1. A method for checking the authenticity of security documents, in particular banknotes, wherein authentic security documents comprise security features (41-49; 30; 10; 51, 52) printed, applied or otherwise provided on the security documents, which security features comprise characteristic visual features intrinsic to the processes used for producing the security documents,
   wherein the method comprises the steps of :

   - acquiring a sample image (c⁰) of at least one region of interest (R.o.I.) of the surface of a candidate document to be authenticated, which region of interest encompasses at least part of said security features ;

   - digitally processing said sample image (c⁰) by performing a decomposition of the sample image (c⁰) into at least one sub-space containing high resolution details ( ${\mathrm{d}}_1^1,$

   

   ${\mathrm{d}}_2^1,$

   

   ${\mathrm{d}}_3^1,$

   

   ...) of the sample image (c°) and extracting classifying features (σ², C, ...) from said sub-space ; and

   - deriving an authenticity rating of the candidate document based on the extracted classifying features (σ², C, ...).
2. The method according to claim 1, wherein digitally processing the sample image includes:

   - performing a transform of said sample image (c⁰) to derive at least one set of spectral coefficients representative of the said high resolution details ( ${\mathrm{d}}_1^1,$

   

   ${\mathrm{d}}_2^1,$

   

   ${\mathrm{d}}_3^1,$

   

   ... ) of the sample image (c⁰) ; and

   - processing said spectral coefficients to extract said classifying features (σ², C, ...).
3. The method according to claim 2, wherein said processing of the spectral coefficients includes performing a processing of the statistical distribution of the spectral coefficients.
4. The method according to claim 3, wherein said statistical processing includes computing at least one statistical parameter selected from the group comprising the arithmetic mean (first moment in statistics), the variance (σ², second moment in statistics), the skewness (third moment in statistics), the excess (C, fourth moment in statistics), and the entropy of the statistical distribution of said spectral coefficients.
5. The method according to any one of claims 2 to 4, wherein said transform is a wavelet-transform.
6. The method according to claim 5, wherein said wavelet-transform is a discrete wavelet transform (DWT), preferably selected from the group comprising Haar-wavelet transform, Daubechies-wavelet transform, and Pascal-wavelet transform.
7. The method according to any one of the preceding claims, wherein said decomposition of the sample image (c⁰) is performed as a result of one or more iterations (N) of a multiresolution analysis (MRA) of the sample image.

--

- [What this exercise asks]
#1 Could you copy the claims on checking the authenticity of security documents between "5. The method" and "the sample image.", inclusive?
#2 Answer these questions about the claims on checking the authenticity of security documents:
(a) According to claim 1, what must the region of interest encompass?
(b) In claim 4, which statistical moment is the excess (C)?
(c) Which three wavelet transforms does claim 6 name?
#3 Can you write the next claims for the banknote authentication method, starting after claim 7?

- [Recorded data]
--

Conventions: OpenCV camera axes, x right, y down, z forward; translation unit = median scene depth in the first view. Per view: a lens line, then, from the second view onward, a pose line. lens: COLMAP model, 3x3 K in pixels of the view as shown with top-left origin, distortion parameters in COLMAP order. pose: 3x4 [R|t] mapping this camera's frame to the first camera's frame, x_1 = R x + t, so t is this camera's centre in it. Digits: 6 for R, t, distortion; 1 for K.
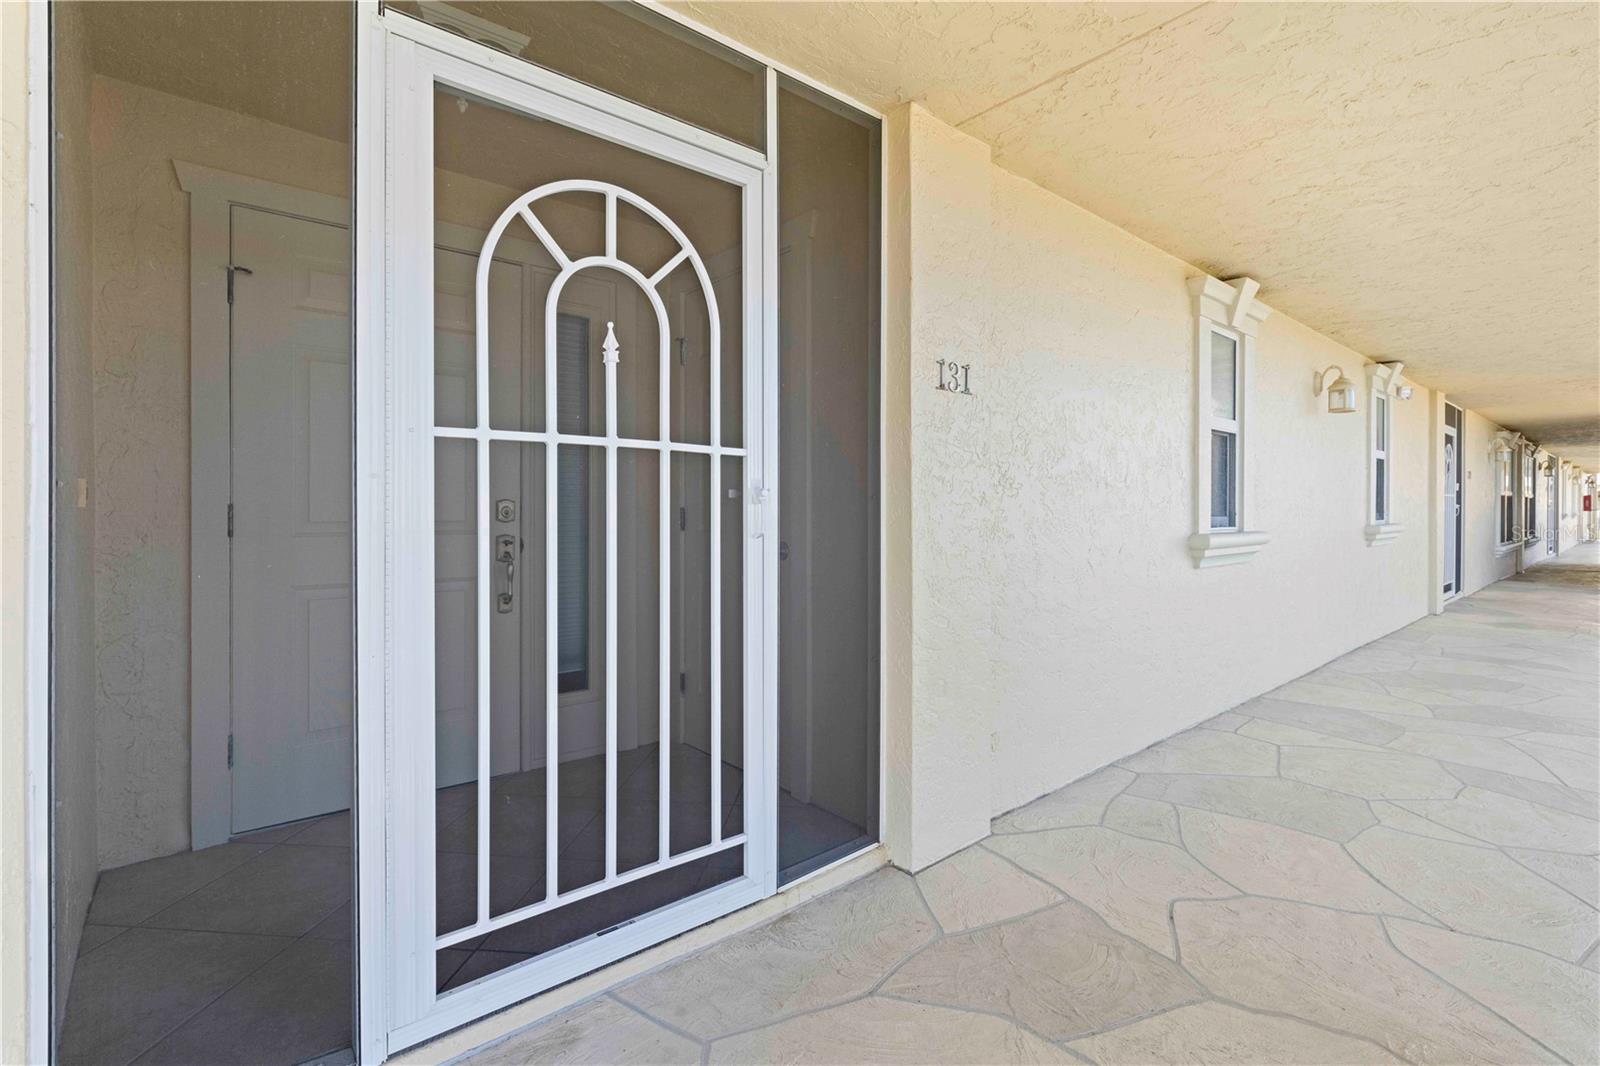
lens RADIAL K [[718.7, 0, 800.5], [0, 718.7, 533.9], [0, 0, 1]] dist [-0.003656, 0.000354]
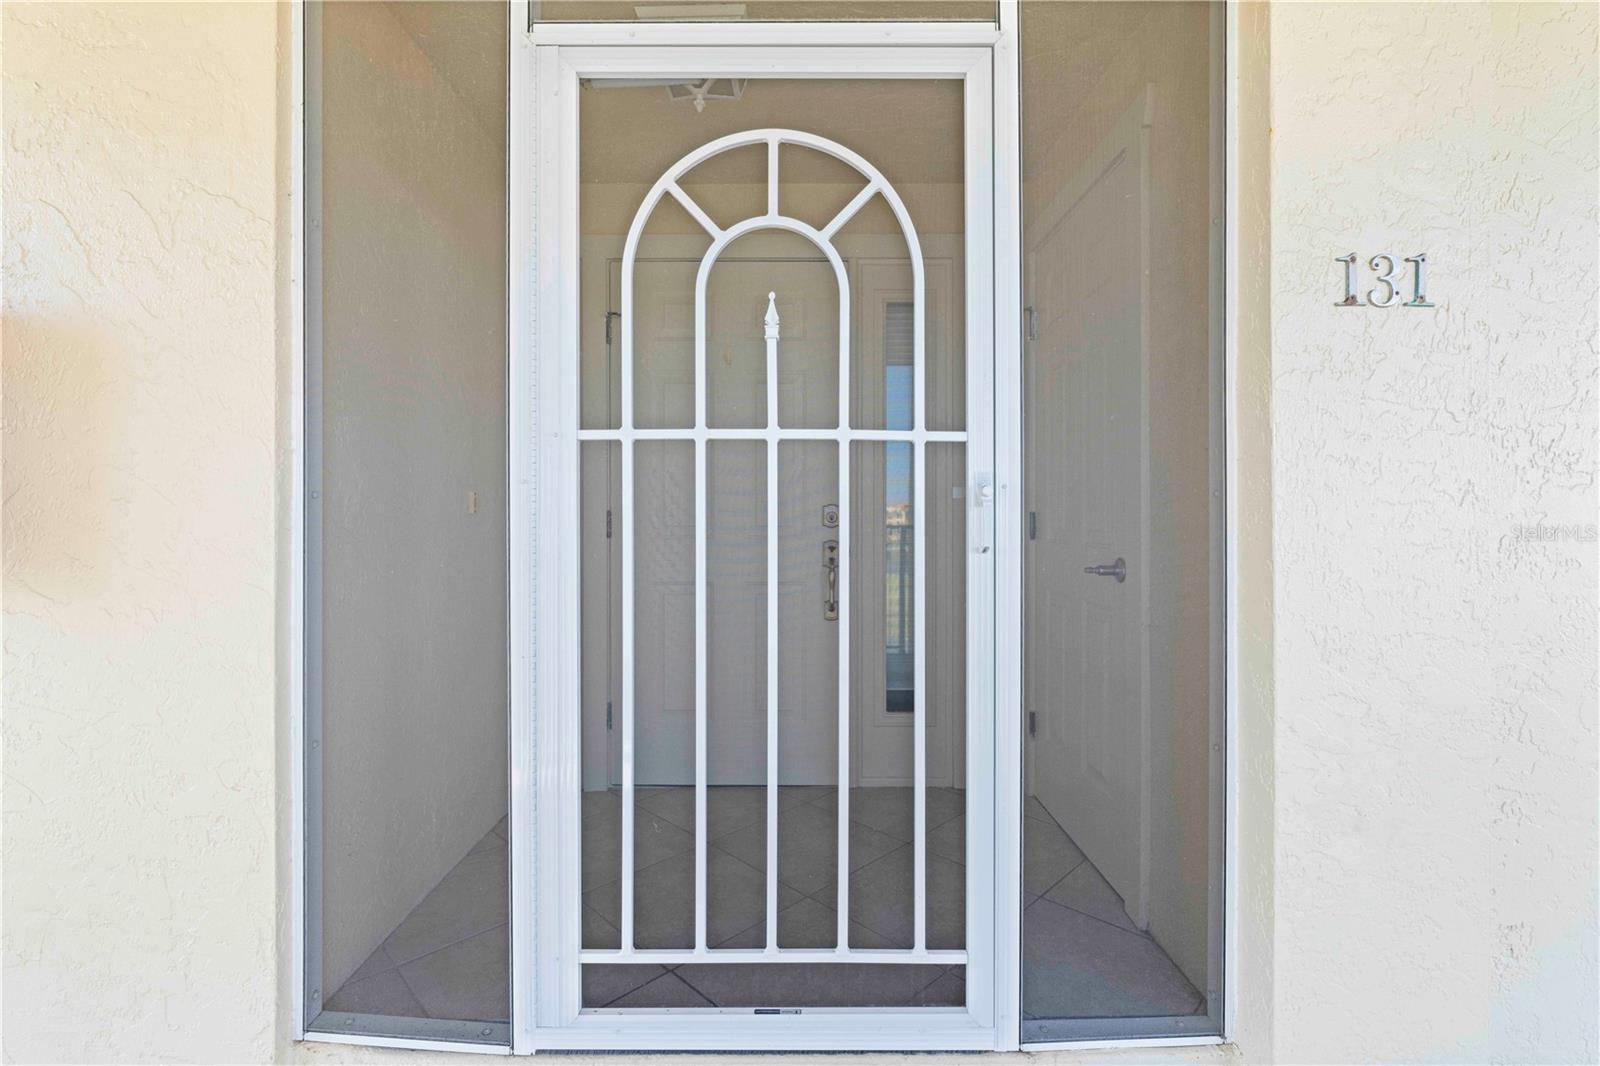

--

- [Responses by item number]
#1
5. The method according to any one of claims 2 to 4, wherein said transform is a wavelet-transform.
6. The method according to claim 5, wherein said wavelet-transform is a discrete wavelet transform (DWT), preferably selected from the group comprising Haar-wavelet transform, Daubechies-wavelet transform, and Pascal-wavelet transform.
7. The method according to any one of the preceding claims, wherein said decomposition of the sample image (c⁰) is performed as a result of one or more iterations (N) of a multiresolution analysis (MRA) of the sample image.

#2
(a) At least part of the security features.
(b) The fourth moment.
(c) The Haar-wavelet transform, the Daubechies-wavelet transform, and the Pascal-wavelet transform.

#3
8. The method according to any one of the preceding claims, comprising performing a decomposition of a plurality of images corresponding to several regions of interest (R.o.I.) of the same candidate document.
9. The method according to any one of the preceding claims, wherein said sample image (c⁰) is acquired at a resolution lower than 600 dpi, preferably of 300 dpi.
10. The method according to any one of the preceding claims, wherein said security features include intaglio patterns (41-49), line offset patterns (10), letterpress patterns (51, 52), optically-diffractive structures (30) and/or combinations thereof.
11. The method according to any one of the preceding claims, wherein said security features include linear or curvilinear patterns of varying width, length and spacing.
12. The method according to any one of the preceding claims, wherein said at least one region of interest (R.o.l.) is selected to include a high density of patterns, preferably linear or curvilinear intaglio-printed patterns (Figure 2b).
13. The method according to claim 12, wherein said at least one region of interest (R.o.l.) is selected to include patterns of a pictorial representation, such as a portrait, provided on the candidate document (Figures 2a, 2b).
14. A digital signal processing unit (200) for processing image data of a sample image (c⁰) of at least one region of interest (R.o.l.) of the surface of a candidate document (1) to be authenticated according to the method of any one of the preceding claims, said digital signal processing unit (200) being programmed for performing said digital processing of the sample image (c⁰).
15. The digital signal processing unit (200) of claim 14, implemented as an FPGA (Freely-Programmable-Gate-Array) unit.
16. A device for checking the authenticity of security documents, in particular banknotes, according to the method of any one of claims 1 to 13, comprising an optical system (100) for acquiring the sample image (c⁰) of the region of interest (R.o.I.) and a digital signal processing unit (200) programmed for performing the digital processing of the sample image (c⁰).
17. A method for producing security documents, in particular banknotes, comprising the step of designing security features to be printed, applied, or otherwise provided on the security documents, wherein said security features are designed in such a way as to optimise an authenticity rating computed according to the method of any one of claims 1 to 13 by producing a characteristic response in the said at least one sub-space.
18. The method according to claim 17, wherein said security features include intaglio patterns (41-49), line offset patterns (10), letterpress patterns (51, 52), optically-diffractive structures (30) and/or combinations thereof.
19. The method according to claim 17 or 18, wherein said security features are designed such as to include a high density of patterns, preferably linear or curvilinear intaglio-printed patterns (Figure 2b).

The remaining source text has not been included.